Here is a journal entry from the end of March. It's a time when most educators are really feeling the strain of the season. Spring Break may be a week or two away, and many of us are pushing back against fatigue in order to grind our way through. Perhaps other industries feel this way, too. The stretch between President's Weekend and Memorial Day is really long, and I've always felt like we need a break about every six weeks. So I'm always mindful of when things like social events or happy hours occur. I also try to moderate staff meeting content during these harder parts of the year - keeping agendas light, mixing in short bits of entertainment, and minimizing the number of meetings whenever I can in this stretch.
So on this morning - March 29, one of several cloudy and rainy days in the early Spring - I was synthesizing lots of different lessons and reflections across this six-week slog:
To Finity. Then Beyond.
Time and energy are finite, so the goals we set need to honor those limits. We must ensure that our most deeply held values inform our prioritization, then we need to acknowledge how far we can go within the time, energy, and resource constraints we have. Short-term benchmarks can maintain, not just practical progress, but emotional investment if you celebrate a variety of milestones - especially smaller ones that are not openly visible to those outside the working team.
But if you are like me, and you don't have an eagle eye that can accurately measure or predict how long certain tasks might take, scheduling these benchmarks can be a tough puzzle. This is especially true if you are working on something innovative; there may be little or no prior experience to draw on. So let's openly acknowledge another finite resource: our fortune-telling capabilities.
Stick to a Schedule Without Getting Sticky
The project timeline is always a guess, but it's still a vital tool that anchors and guides everyone's efforts. Here are some hacks I am trying to be a better long-range planner:
1) Check your current calendar. Objectively, a project may take ten person-hours in terms of pure labor, but when can you dedicate those hours? How long will it take to "bank" that time? If you looked at your current calendar for the next two weeks, how many hours are currently unaccounted for? How much further into your calendar would you need to look in order to carve out the full set of ten?
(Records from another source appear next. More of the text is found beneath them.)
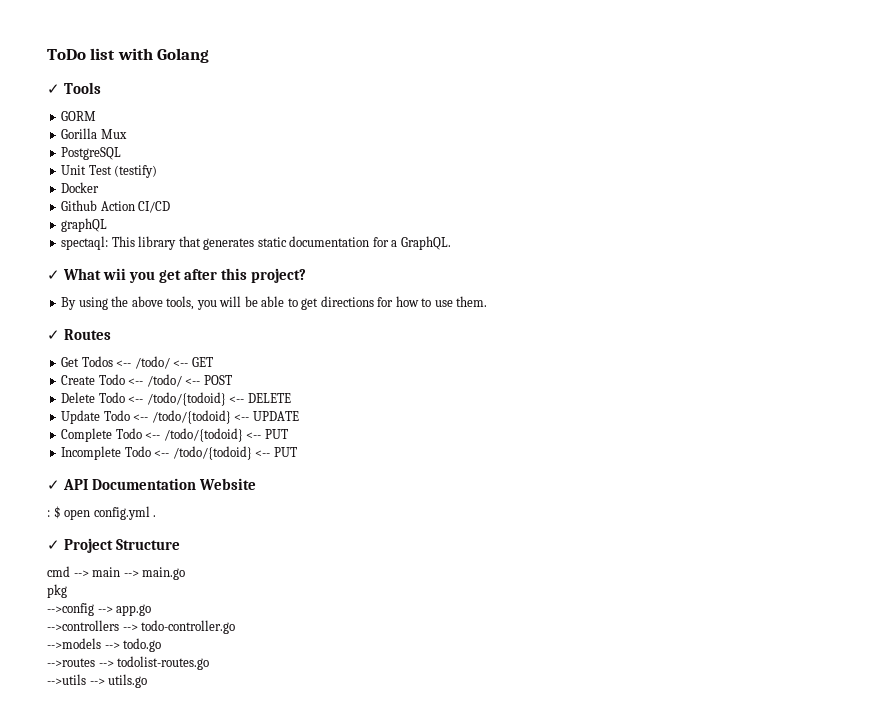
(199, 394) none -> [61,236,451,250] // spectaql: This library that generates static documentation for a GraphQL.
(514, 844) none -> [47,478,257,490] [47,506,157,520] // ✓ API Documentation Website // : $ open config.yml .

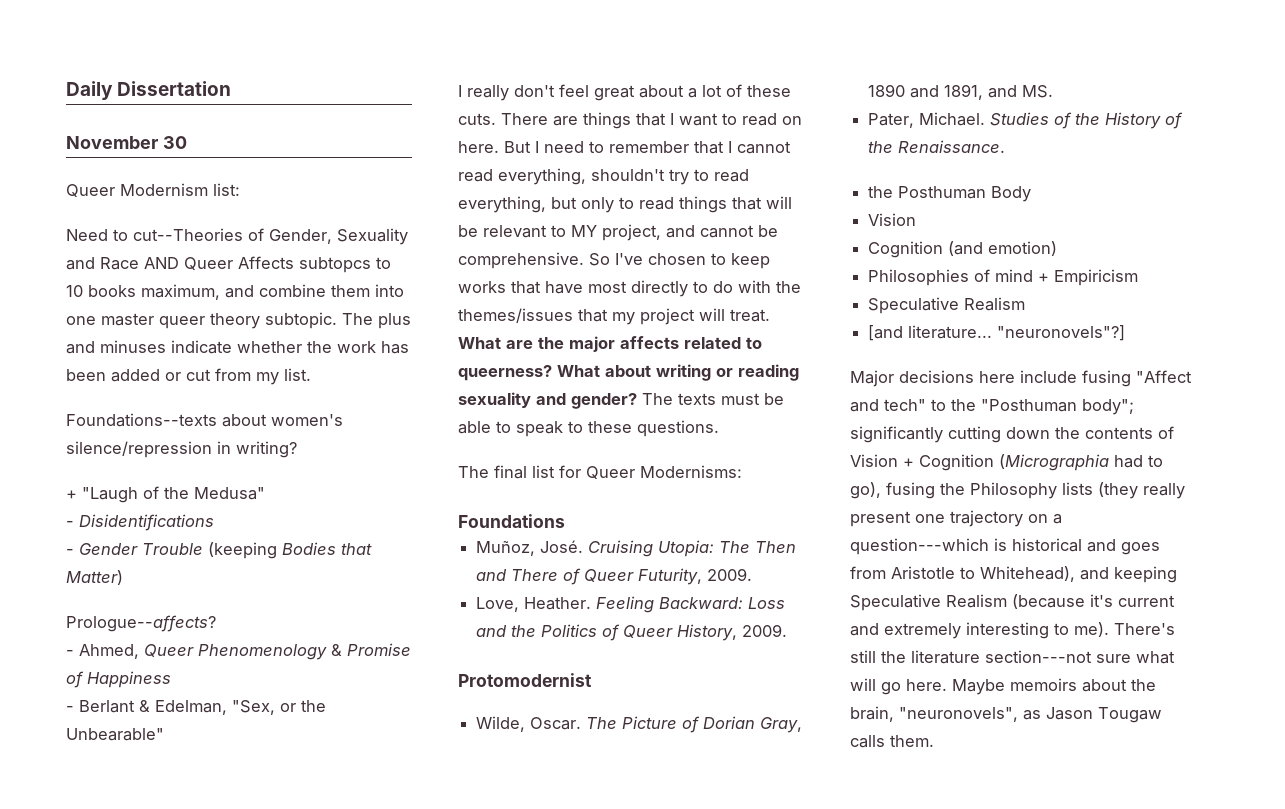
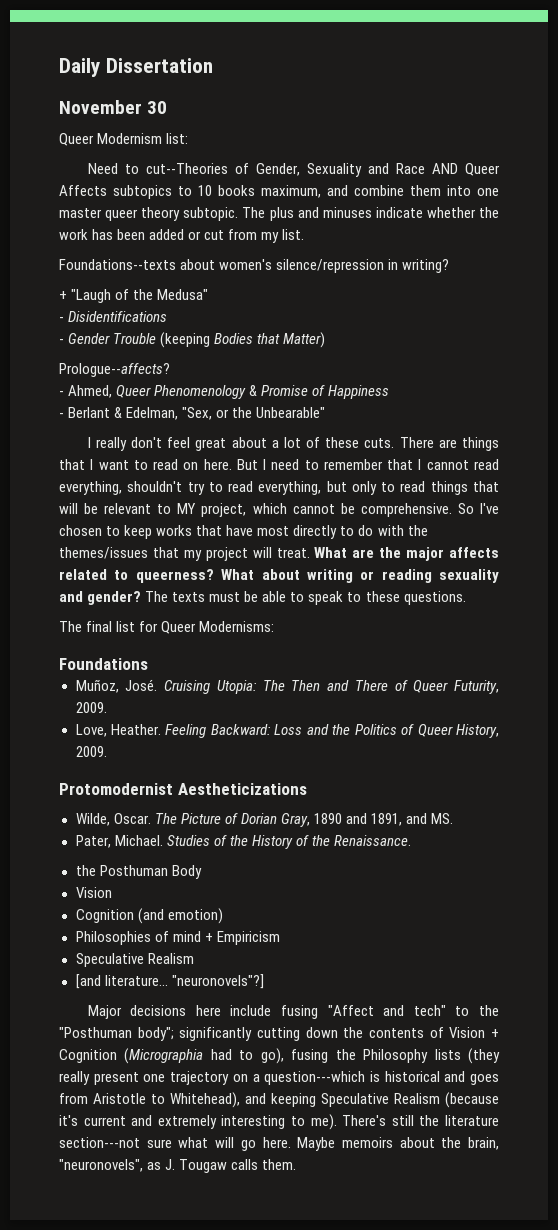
[299,257,371,273] subtopcs -> [113,185,172,199] subtopics
[666,225,695,238] and -> [252,503,287,514] which
(592, 680) none -> [177,783,307,795] Aestheticizations
[1046,707,1093,720] Jason -> [165,1159,176,1170] J.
2) Stay flexible. As you just experienced in that little exercise, managers will need to be creative in how they clear time and space for these priorities. (Remember, I'm talking about projects that deserve your focus and energy because they are closely aligned to your and your group's deeply held values.) Agree to let some other tasks go -- or at least allow a later completion. Reciprocally, look for opportunities to marshall additional resources to help the team move more quickly or help them to clear their plates in order to focus on this project. (Chances are, their calendars are looking just as packed as yours.)
3) Build time into the timeline. This can look like check-in times at key points that can become natural breaks -- remember my six-week cycle from earlier. In fact, we should never stigmatize rest. Consider that this 'extra' time could be for team fun: happy hour, bowling night. I don't think this is an 'extra' at all; it's a crucial release valve for the stress of a very important project. It's also a simple way to prioritize the mental and emotional health and fitness of your people, which should be at the core of how we lead.
I firmly believe that the social and emotional life and health of an organization is crucial to its long-term success. As a leader, personally, I prioritize this beyond the standard relationship-building that many management advisors emphasize. I'm talking more about maintaining relationship and connection by making sure that the folks I lead can stay mentally and emotionally fit as they navigate this project alongside the myriad other stressors in their lives.
Play Stops and Rest Stops
Humor and play are both integral parts of my daily management. It's a key way that I try to elevate humanity in the work environment. Building rest stops and play stops into a long-term project timeline can help everyone persist through the arduous journey. It also communicates, right from the start, that you will care for them during the hard parts. Like the dog days of Spring when the next holiday is still a couple weeks away.